XIXᵉ siècle
Accusation de meurtre rituel après la disparition de l'enfant Fedor Emelianov
1823-1835·Velij
Le bilan est reproduit tel que la source l’écrit — jamais arrondi, jamais additionné à un autre. Les bilans se recouvrent d’un événement à l’autre.

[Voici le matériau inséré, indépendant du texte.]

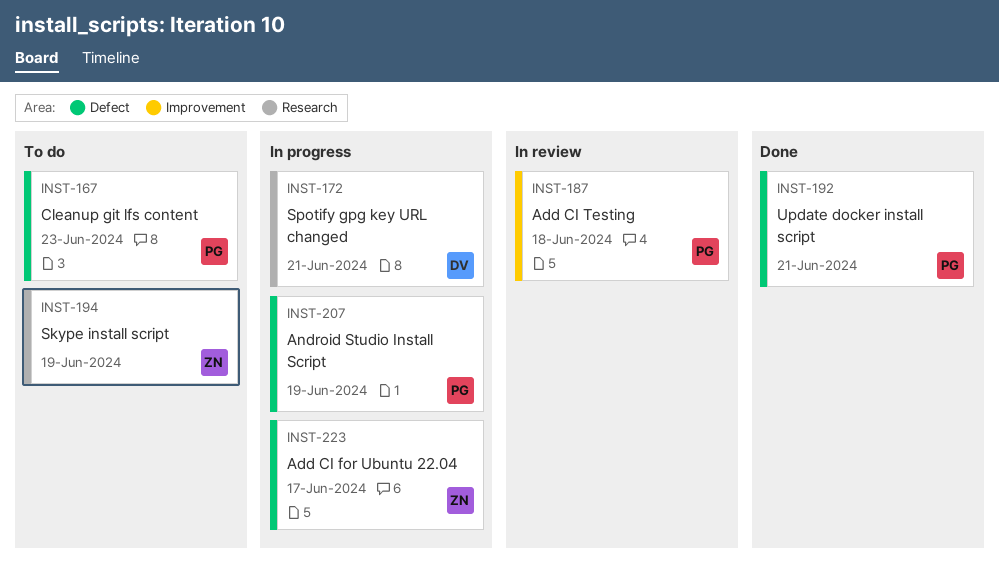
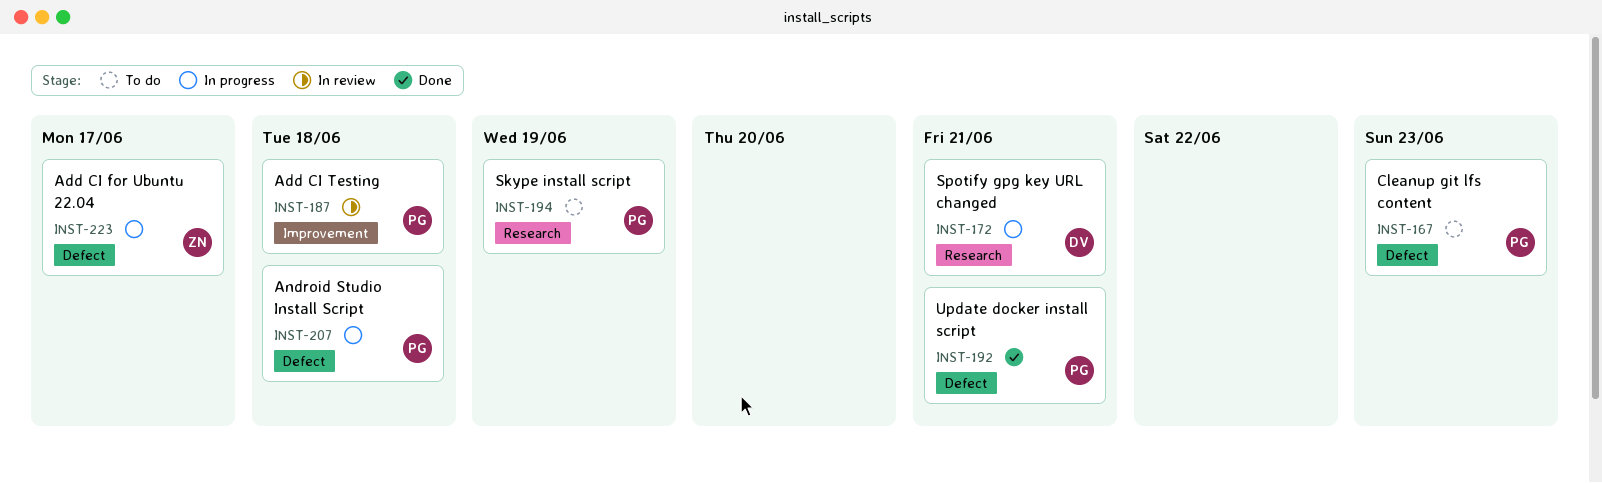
INST-194, owner: ZN -> PG
INST-207, due: Jun 19 -> Jun 18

la communauté emprisonnée douze ans, la synagogue fermée, l'affaire close par le Conseil d'État faute de preuve
La disparition d'un enfant, Fedor Emelianov, dans la petite ville de Velij, ouvrit l'une des plus longues affaires de meurtre rituel de l'Empire russe. L'accusation reposait sur la déposition d'une femme de mauvaise vie, reprise et amplifiée d'interrogatoire en interrogatoire. La communauté entière fut mise en cause : des notables restèrent emprisonnés plus de dix ans, les synagogues de Velij furent fermées et scellées, et les familles dispersées. L'instruction remonta jusqu'au Conseil d'État, qui la clôtura faute de la moindre preuve et fit libérer les survivants — sans que Nicolas Iᵉʳ consentît pour autant à écarter par principe l'accusation elle-même, qu'il tint pour possible en d'autres cas. La ville mit une génération à se relever de l'affaire.
- Période :
- XIXᵉ siècle
- Nature :
- Procès et exécutions
- Région :
- Europe centrale et orientale
- Pays :
- Empire russe
Simon Doubnov, *Histoire des Juifs de Russie et de Pologne* ; John D. Klier, *Imperial Russia's Jewish Question* ; *Encyclopaedia Judaica*, article « Velizh ».